═════ Records for the task ═════

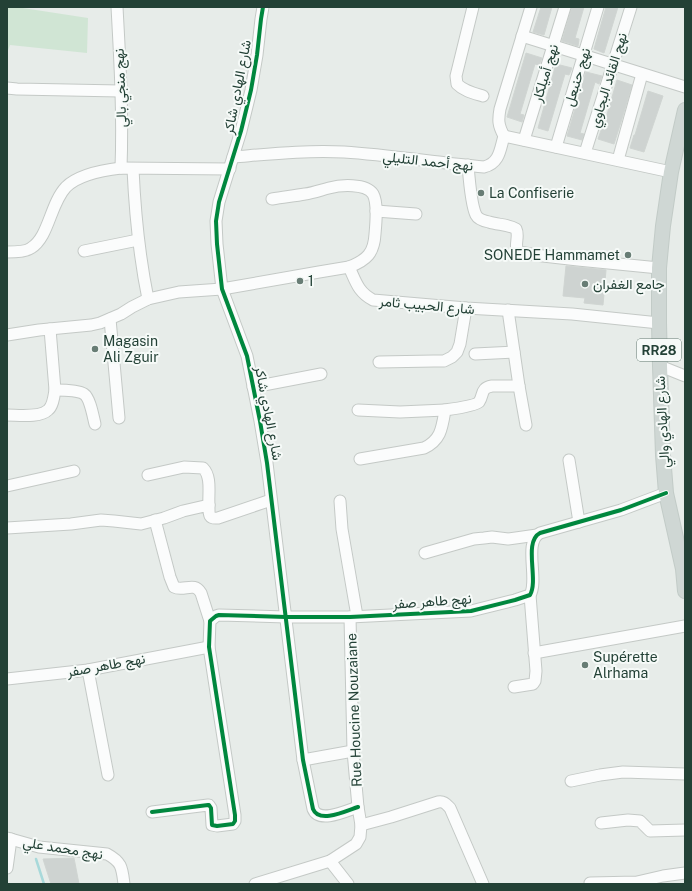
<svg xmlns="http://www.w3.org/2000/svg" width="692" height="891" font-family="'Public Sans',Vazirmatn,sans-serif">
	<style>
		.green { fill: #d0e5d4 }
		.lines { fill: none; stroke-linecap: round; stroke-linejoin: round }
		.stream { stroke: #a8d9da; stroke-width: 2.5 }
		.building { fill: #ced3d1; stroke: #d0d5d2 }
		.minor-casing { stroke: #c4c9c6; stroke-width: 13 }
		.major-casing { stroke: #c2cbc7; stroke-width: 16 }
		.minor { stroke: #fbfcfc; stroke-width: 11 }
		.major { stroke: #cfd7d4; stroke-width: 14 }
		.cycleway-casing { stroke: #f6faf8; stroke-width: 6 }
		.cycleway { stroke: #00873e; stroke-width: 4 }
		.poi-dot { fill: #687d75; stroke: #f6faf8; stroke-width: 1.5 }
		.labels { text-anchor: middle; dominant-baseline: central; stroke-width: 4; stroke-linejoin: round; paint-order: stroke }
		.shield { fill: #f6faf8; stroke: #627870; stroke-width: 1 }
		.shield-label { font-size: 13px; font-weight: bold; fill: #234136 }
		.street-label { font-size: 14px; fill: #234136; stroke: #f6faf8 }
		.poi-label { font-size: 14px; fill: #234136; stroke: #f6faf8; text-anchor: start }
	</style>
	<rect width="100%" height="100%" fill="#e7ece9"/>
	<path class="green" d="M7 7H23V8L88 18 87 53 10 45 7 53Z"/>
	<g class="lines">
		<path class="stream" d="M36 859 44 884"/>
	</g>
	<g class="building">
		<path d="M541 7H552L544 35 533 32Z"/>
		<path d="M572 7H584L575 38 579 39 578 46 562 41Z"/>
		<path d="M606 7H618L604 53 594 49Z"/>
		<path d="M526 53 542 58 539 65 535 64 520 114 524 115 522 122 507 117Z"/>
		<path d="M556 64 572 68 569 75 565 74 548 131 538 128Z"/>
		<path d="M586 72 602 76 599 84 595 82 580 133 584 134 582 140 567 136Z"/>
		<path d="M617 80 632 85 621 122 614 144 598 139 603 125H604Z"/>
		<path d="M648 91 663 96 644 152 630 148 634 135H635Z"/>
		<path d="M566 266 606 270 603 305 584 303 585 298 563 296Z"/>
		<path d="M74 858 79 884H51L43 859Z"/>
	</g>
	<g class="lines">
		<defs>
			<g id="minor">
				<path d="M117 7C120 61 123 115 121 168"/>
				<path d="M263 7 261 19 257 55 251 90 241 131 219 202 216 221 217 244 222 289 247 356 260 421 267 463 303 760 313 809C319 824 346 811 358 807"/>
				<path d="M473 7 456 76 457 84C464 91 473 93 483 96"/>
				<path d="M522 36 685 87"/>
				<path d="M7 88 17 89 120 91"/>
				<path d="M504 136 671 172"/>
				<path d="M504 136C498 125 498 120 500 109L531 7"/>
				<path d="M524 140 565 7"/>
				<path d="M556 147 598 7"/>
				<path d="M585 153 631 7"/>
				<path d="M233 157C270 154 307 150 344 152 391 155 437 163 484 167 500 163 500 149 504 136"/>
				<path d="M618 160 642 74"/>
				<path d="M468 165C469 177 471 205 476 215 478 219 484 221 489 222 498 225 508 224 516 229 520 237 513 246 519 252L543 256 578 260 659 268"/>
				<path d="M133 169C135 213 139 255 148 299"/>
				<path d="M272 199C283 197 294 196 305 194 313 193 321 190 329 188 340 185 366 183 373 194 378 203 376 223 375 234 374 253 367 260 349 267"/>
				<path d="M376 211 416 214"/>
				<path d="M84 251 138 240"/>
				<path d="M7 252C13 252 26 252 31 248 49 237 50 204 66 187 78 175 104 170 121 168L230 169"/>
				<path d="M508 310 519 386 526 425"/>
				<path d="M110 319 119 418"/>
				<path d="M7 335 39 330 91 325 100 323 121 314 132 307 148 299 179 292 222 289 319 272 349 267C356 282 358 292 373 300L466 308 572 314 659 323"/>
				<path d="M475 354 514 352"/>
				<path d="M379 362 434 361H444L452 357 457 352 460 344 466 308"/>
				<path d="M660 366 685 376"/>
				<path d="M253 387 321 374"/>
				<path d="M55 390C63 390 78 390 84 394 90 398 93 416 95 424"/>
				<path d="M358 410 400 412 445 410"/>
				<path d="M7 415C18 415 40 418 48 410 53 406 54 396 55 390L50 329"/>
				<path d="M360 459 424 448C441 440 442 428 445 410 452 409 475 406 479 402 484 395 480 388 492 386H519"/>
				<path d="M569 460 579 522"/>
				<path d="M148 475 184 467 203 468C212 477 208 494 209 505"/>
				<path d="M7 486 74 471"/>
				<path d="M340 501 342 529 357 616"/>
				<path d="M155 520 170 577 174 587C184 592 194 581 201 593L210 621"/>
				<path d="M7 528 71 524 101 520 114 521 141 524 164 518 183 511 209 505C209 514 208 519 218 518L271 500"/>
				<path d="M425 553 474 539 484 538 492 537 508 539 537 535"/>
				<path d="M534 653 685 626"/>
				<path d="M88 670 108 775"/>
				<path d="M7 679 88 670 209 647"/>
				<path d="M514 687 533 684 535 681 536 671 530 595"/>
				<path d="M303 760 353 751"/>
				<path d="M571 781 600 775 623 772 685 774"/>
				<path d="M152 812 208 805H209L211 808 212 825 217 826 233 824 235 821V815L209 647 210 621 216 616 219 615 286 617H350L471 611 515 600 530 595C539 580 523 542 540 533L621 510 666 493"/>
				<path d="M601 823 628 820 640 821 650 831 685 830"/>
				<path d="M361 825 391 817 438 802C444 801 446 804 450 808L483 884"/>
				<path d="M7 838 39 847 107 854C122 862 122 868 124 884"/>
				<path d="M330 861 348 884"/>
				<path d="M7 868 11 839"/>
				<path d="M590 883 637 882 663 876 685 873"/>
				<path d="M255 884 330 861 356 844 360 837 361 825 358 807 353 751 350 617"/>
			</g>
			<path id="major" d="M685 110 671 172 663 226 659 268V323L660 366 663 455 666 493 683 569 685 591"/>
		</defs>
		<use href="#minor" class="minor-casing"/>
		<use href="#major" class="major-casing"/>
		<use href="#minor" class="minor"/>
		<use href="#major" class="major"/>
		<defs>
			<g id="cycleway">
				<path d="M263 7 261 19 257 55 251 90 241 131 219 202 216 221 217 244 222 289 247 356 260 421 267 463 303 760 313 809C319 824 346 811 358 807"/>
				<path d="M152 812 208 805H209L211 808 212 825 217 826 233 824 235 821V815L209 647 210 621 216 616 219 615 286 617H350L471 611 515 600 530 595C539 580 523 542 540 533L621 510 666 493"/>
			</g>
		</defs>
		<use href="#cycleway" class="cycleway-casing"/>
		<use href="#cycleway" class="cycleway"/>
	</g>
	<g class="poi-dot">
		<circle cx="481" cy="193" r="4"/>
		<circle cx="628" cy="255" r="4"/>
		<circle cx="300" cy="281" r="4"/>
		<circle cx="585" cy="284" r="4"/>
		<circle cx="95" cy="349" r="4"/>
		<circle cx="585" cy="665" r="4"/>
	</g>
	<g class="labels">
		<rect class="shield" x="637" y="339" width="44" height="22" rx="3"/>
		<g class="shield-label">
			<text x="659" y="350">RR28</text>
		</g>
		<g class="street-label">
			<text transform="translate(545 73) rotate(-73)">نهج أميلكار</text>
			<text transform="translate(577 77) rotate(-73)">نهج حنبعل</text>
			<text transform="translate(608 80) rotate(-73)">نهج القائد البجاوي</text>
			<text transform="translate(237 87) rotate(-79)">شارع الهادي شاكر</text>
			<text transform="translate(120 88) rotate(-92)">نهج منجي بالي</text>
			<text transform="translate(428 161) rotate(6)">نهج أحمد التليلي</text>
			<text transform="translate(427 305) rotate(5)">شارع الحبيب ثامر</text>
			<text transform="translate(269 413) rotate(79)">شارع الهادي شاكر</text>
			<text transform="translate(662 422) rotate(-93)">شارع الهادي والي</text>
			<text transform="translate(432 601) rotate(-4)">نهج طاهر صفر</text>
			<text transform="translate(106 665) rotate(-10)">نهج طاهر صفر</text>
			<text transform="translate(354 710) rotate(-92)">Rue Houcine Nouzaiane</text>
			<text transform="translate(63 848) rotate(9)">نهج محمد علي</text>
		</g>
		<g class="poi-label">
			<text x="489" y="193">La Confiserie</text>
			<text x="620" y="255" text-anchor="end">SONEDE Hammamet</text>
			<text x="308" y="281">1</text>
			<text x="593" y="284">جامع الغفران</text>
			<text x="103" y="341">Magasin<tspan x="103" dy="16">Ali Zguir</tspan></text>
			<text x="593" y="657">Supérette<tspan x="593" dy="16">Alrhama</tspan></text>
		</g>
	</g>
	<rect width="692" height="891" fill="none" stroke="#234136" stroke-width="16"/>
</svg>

═════
═════ Records for the task ═════

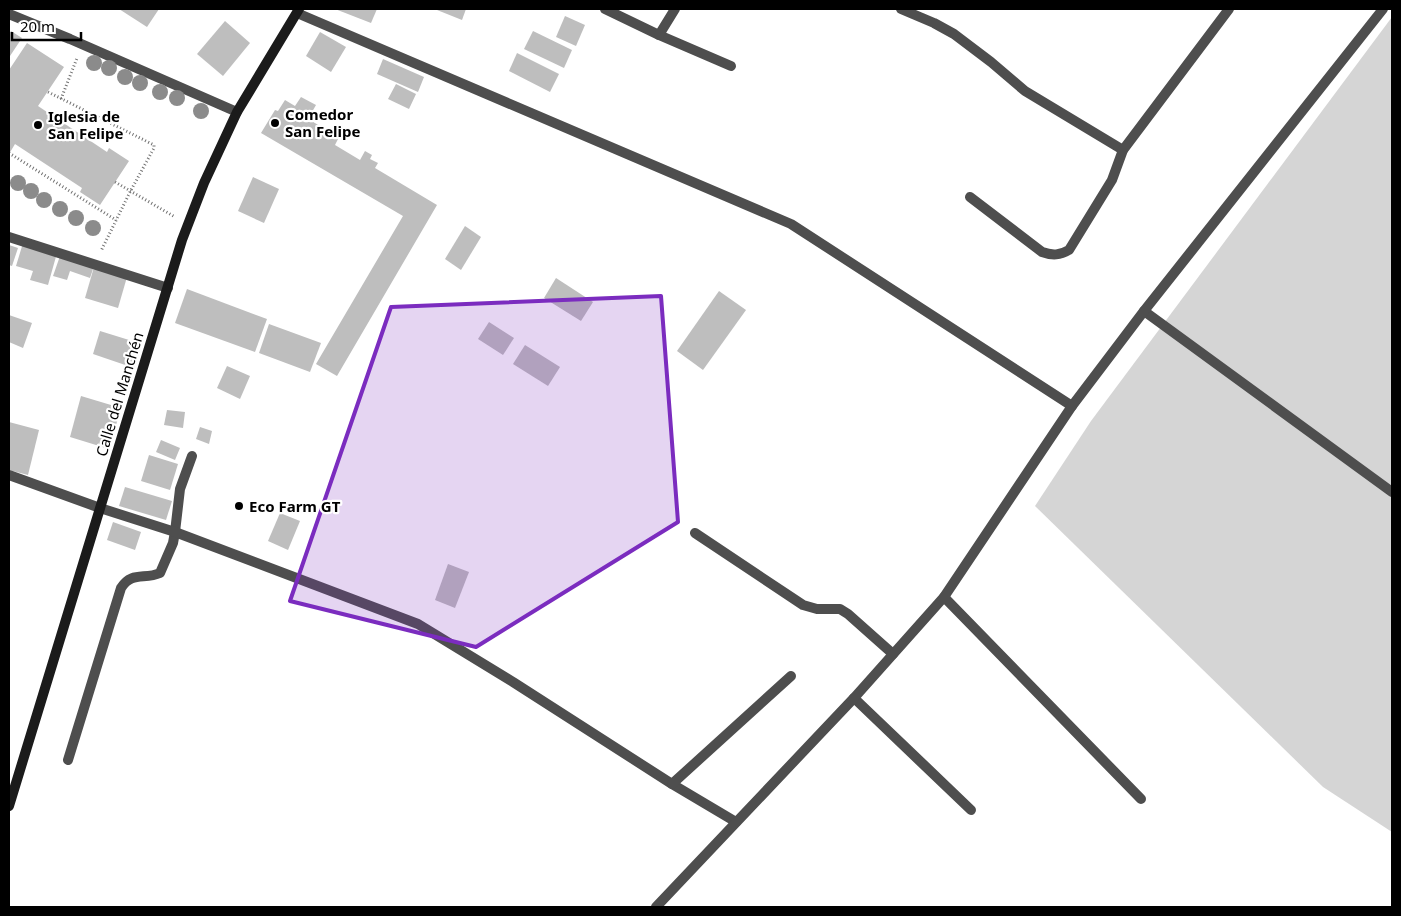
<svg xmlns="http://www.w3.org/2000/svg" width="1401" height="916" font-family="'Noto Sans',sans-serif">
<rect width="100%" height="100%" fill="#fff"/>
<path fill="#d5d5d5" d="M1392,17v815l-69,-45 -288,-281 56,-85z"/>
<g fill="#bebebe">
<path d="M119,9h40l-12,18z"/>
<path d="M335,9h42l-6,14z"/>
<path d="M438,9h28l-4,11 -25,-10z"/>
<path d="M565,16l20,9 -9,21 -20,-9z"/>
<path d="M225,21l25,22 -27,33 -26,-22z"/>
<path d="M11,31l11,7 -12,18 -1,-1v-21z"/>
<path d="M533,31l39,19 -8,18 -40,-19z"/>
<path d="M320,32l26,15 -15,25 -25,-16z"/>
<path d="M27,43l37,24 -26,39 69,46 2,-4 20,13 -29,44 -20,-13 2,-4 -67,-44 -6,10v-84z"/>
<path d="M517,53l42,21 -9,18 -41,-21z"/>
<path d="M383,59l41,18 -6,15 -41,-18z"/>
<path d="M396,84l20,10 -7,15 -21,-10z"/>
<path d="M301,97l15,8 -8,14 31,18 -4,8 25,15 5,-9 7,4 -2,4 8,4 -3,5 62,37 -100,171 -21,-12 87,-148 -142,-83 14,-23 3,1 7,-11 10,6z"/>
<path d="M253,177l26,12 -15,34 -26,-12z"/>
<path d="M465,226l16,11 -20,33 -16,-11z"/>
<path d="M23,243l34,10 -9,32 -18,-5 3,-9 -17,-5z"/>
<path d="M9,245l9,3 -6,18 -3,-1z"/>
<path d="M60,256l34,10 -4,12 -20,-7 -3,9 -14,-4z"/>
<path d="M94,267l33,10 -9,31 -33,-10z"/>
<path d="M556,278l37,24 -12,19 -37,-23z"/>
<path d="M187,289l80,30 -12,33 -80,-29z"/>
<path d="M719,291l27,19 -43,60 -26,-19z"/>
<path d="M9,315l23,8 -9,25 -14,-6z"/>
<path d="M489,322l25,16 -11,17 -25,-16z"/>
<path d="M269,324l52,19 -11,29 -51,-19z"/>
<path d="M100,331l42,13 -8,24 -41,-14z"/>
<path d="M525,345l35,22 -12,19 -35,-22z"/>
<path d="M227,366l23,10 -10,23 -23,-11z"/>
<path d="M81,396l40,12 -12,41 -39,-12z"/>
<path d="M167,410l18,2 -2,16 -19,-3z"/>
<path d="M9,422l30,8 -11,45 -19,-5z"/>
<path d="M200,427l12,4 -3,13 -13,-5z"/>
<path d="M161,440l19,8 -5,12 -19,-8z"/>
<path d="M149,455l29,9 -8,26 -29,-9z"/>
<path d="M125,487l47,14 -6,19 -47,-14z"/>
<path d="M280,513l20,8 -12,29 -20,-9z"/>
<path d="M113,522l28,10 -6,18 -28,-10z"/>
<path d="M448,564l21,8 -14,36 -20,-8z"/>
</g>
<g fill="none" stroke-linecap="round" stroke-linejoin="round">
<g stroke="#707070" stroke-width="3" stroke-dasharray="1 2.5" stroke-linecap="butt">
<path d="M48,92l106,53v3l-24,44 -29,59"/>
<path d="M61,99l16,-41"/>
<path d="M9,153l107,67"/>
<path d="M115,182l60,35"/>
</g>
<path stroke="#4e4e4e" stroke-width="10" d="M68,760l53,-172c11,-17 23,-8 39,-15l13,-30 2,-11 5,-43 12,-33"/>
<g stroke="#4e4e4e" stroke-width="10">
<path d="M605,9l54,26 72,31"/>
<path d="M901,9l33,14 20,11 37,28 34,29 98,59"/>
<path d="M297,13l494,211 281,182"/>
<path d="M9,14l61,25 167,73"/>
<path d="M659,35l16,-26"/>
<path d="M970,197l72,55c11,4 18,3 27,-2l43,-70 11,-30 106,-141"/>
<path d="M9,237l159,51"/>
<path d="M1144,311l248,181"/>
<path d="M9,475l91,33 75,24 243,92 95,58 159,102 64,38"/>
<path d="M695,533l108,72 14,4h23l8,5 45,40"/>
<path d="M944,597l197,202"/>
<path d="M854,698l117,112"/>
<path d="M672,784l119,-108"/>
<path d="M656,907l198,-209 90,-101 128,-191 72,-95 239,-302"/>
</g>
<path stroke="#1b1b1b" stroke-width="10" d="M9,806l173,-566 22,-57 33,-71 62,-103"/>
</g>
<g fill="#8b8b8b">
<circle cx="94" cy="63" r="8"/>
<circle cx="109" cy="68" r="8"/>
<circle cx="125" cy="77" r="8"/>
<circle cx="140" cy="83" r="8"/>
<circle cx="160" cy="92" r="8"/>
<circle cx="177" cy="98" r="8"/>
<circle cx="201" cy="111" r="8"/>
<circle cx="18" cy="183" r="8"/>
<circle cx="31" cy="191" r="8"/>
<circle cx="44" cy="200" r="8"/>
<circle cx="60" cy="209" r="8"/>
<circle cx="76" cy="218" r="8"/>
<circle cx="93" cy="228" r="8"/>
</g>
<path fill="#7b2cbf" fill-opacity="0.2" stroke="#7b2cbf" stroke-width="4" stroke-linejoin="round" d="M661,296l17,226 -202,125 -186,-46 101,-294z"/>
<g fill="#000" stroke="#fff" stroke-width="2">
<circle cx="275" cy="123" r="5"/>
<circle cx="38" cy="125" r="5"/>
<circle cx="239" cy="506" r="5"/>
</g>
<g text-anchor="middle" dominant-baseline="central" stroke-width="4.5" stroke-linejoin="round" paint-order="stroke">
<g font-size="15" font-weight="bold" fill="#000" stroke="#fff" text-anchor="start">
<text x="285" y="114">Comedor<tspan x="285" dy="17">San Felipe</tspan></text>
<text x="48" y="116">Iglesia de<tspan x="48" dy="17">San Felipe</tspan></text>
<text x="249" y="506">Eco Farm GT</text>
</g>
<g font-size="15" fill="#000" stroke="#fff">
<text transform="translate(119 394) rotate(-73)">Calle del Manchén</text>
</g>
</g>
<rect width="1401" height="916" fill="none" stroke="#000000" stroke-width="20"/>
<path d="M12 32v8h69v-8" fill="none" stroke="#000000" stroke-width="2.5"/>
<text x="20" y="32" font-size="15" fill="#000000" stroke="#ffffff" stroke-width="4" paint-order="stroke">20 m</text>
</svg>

═════

### Required action
Return each line of the entries that holds the string "labels".

### Response box
		.labels { text-anchor: middle; dominant-baseline: central; stroke-width: 4; stroke-linejoin: round; paint-order: stroke }
	<g class="labels">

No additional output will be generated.